Combien sont-ils de candidats potentiels aux Jeux Olympiques 2024 en France ? Et comment réagissent-ils à cet objectif ?

F.B : Les skaters ont tous globalement accepté de se fixer cet objectif et de s’y préparer sérieusement. Il y a une vingtaine d’athlètes qui peuvent prétendre à concourir aux Jeux Olympiques.

Combien pouvez-vous qualifier de skaters ?

F.B : Un maximum de 12. Il y a deux disciplines et on peut qualifier trois athlètes chez les hommes par disciplines et autant chez les femmes.

Que change ce statut de sport olympique pour les entraîneurs ?

F.B : On a déjà des moniteurs dans les écoles de skate, et notre entrée aux Jeux Olympiques va nous aider à structurer davantage cet encadrement.

Combien comptez-vous de clubs de skateboard en France ?

F.B : Nous sommes intégrés à la Fédération de roller, qui compte quelque 70 000 licenciés, mais dont la discipline n’est pas aux Jeux. Nous comptons environ une centaine de clubs de skate pour 2 500 licenciés, et près d’un million de pratiquants.
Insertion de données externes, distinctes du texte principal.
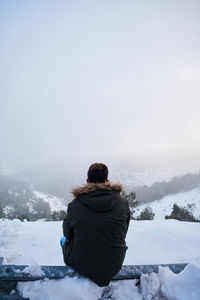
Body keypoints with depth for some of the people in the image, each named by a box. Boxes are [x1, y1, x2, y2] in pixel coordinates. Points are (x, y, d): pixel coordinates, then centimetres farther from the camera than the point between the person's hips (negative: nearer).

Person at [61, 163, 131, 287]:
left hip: (82, 265, -2)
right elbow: (123, 233, 0)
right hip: (115, 265, 2)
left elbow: (68, 234, -3)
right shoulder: (123, 203, -15)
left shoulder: (75, 205, -21)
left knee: (64, 240, 27)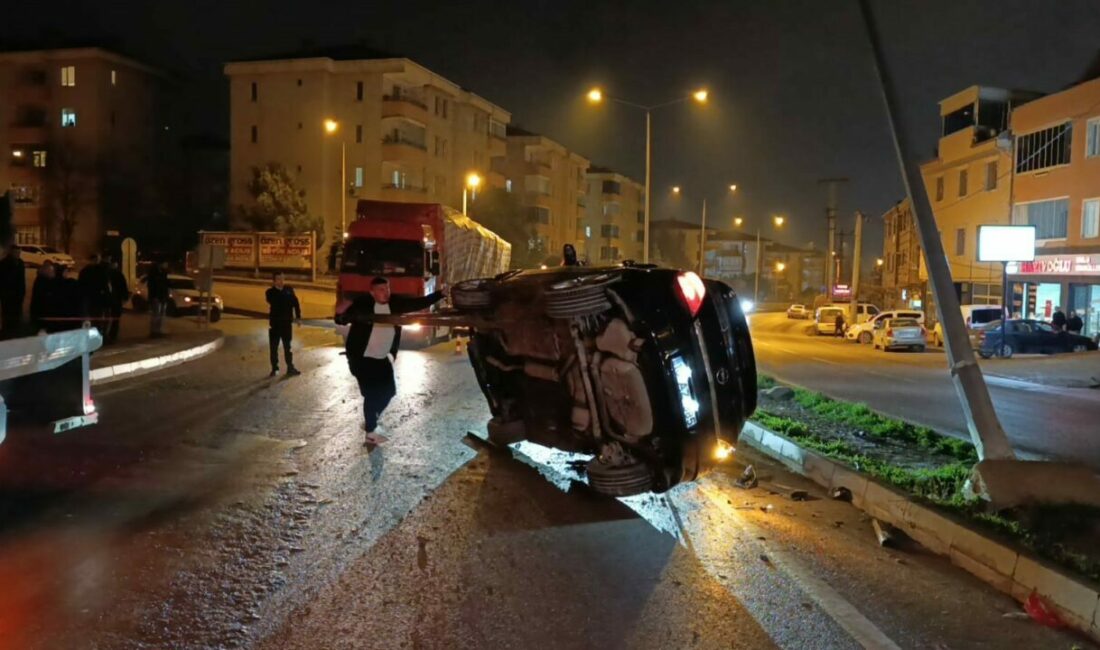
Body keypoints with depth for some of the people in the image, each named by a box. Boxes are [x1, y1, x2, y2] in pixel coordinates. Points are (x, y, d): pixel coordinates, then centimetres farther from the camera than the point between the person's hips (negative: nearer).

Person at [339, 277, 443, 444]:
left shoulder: (395, 302, -3)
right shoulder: (362, 303, -16)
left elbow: (419, 303, -2)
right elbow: (341, 319, -21)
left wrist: (441, 294, -11)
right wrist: (343, 316, -45)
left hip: (383, 358, 6)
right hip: (362, 358, -6)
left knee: (388, 391, 12)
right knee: (372, 393, -5)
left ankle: (370, 420, 35)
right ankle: (370, 432, 9)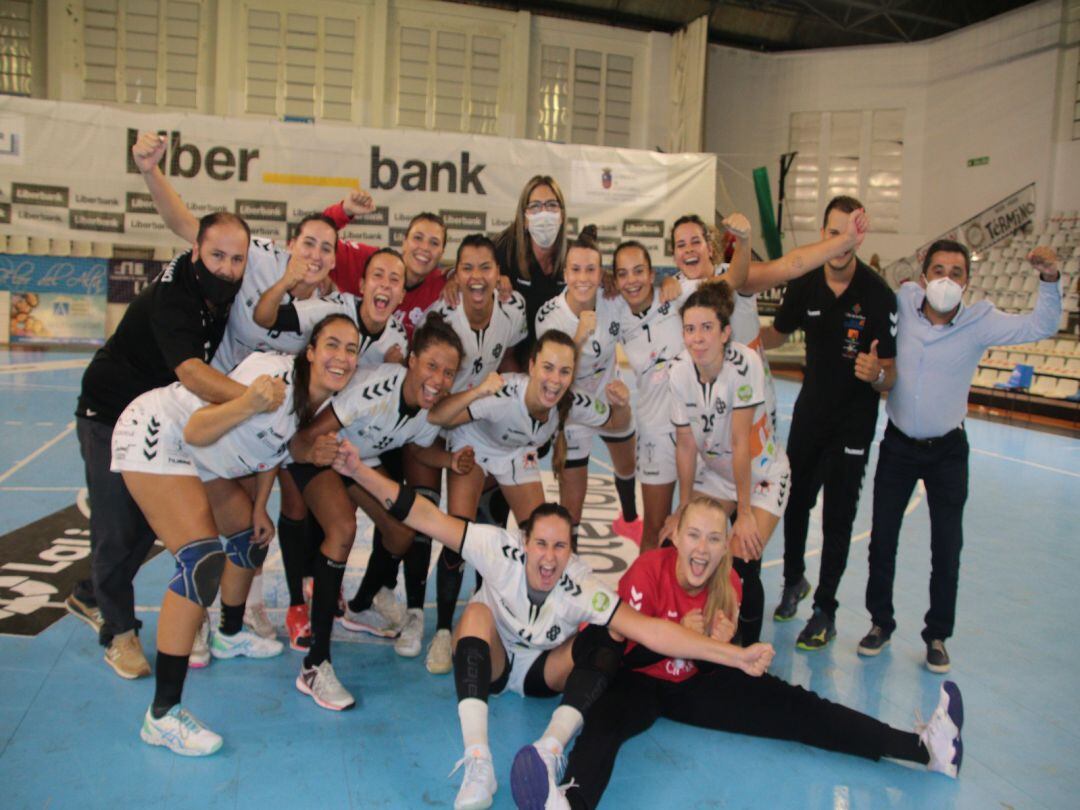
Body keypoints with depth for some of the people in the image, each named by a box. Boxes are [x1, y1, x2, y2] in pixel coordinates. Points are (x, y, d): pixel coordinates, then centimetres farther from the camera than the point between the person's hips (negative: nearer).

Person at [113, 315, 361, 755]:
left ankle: (230, 635, 45)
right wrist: (248, 404, -48)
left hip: (201, 456, 9)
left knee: (253, 536, 16)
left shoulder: (319, 399, -4)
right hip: (154, 436, -9)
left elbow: (273, 445, 12)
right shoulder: (276, 372, -29)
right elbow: (196, 432, -31)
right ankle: (162, 715, -13)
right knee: (204, 561, -20)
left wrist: (260, 507, 9)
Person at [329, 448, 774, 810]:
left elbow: (651, 630, -34)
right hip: (489, 663, 0)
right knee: (477, 612, -33)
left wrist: (735, 655, -42)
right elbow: (428, 518, -33)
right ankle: (478, 767, -40)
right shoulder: (500, 549, -28)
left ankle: (548, 752, -39)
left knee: (599, 645, -26)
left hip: (543, 672, 1)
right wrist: (359, 472, -42)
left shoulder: (582, 589, -27)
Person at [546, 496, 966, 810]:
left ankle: (923, 747, -14)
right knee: (605, 720, -38)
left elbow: (714, 665, 3)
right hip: (640, 682, -4)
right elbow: (621, 653, -18)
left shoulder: (728, 589, -7)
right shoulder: (646, 572, -22)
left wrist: (719, 645, -20)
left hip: (695, 685, 4)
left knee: (788, 705, -11)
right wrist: (680, 633, -26)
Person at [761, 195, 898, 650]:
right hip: (810, 412, 4)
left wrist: (877, 374, -39)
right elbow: (776, 335, 12)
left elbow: (892, 374, -17)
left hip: (853, 424, -4)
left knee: (838, 519, 2)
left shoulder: (878, 296, -19)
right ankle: (793, 581, 40)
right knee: (794, 502, 16)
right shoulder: (805, 286, -6)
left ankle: (825, 611, 16)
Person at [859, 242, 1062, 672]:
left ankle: (937, 635, 25)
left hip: (947, 451, 0)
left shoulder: (980, 322, -11)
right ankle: (881, 622, 28)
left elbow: (1041, 326, -11)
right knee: (882, 540, 9)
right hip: (898, 445, 1)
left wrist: (1049, 279, -27)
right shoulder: (902, 304, -10)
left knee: (947, 548, 7)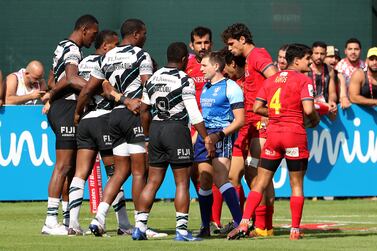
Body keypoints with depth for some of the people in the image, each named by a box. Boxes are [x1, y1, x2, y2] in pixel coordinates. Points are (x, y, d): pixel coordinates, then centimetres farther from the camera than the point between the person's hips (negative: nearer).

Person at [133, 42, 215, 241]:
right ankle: (181, 230, -4)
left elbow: (144, 110, 13)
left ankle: (140, 226, 7)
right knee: (182, 183, 0)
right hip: (177, 129, -6)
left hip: (156, 128, 6)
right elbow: (194, 115, -13)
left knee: (153, 182, 10)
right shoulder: (184, 81, -9)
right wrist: (206, 139, -9)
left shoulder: (153, 78, 9)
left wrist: (148, 135, 23)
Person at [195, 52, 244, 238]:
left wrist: (219, 135, -20)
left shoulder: (230, 87, -6)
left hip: (222, 137, -8)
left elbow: (239, 120, -11)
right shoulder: (205, 88, 19)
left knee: (221, 179, -21)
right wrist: (195, 137, 23)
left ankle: (240, 222, -23)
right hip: (203, 137, 8)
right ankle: (205, 227, 14)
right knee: (205, 182, 8)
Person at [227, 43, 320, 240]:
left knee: (260, 182, 6)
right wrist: (315, 119, 5)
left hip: (273, 132, 4)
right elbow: (308, 109, -15)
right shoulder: (304, 80, -4)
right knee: (296, 185, 5)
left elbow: (257, 108, 9)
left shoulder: (271, 79, 13)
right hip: (295, 135, -4)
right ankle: (295, 230, 4)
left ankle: (243, 224, -5)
Pourquoi le CIO a-t-il choisi une discipline comme la vôtre qui compte peu de licenciés ?

F.B : Le CIO ne s’en est pas caché, il cherche à conquérir un nouveau public et à rajeunir son audience. C’est pourquoi il s’est tourné vers le skate dont les pratiquants sont jeunes et constituent une communauté très connectée.

Quels sont les grands pays de skate ?

F.B : Les pays phares de notre discipline sont bien sûr les Etats-Unis, le Japon ou encore le Brésil.

La France peut-elle espérer des médailles à Tokyo en 2020 ?

F.B : Tout est possible. On peut envisager des médailles notamment chez les hommes. Il nous reste en effet à travailler le secteur féminin pour être davantage compétitif.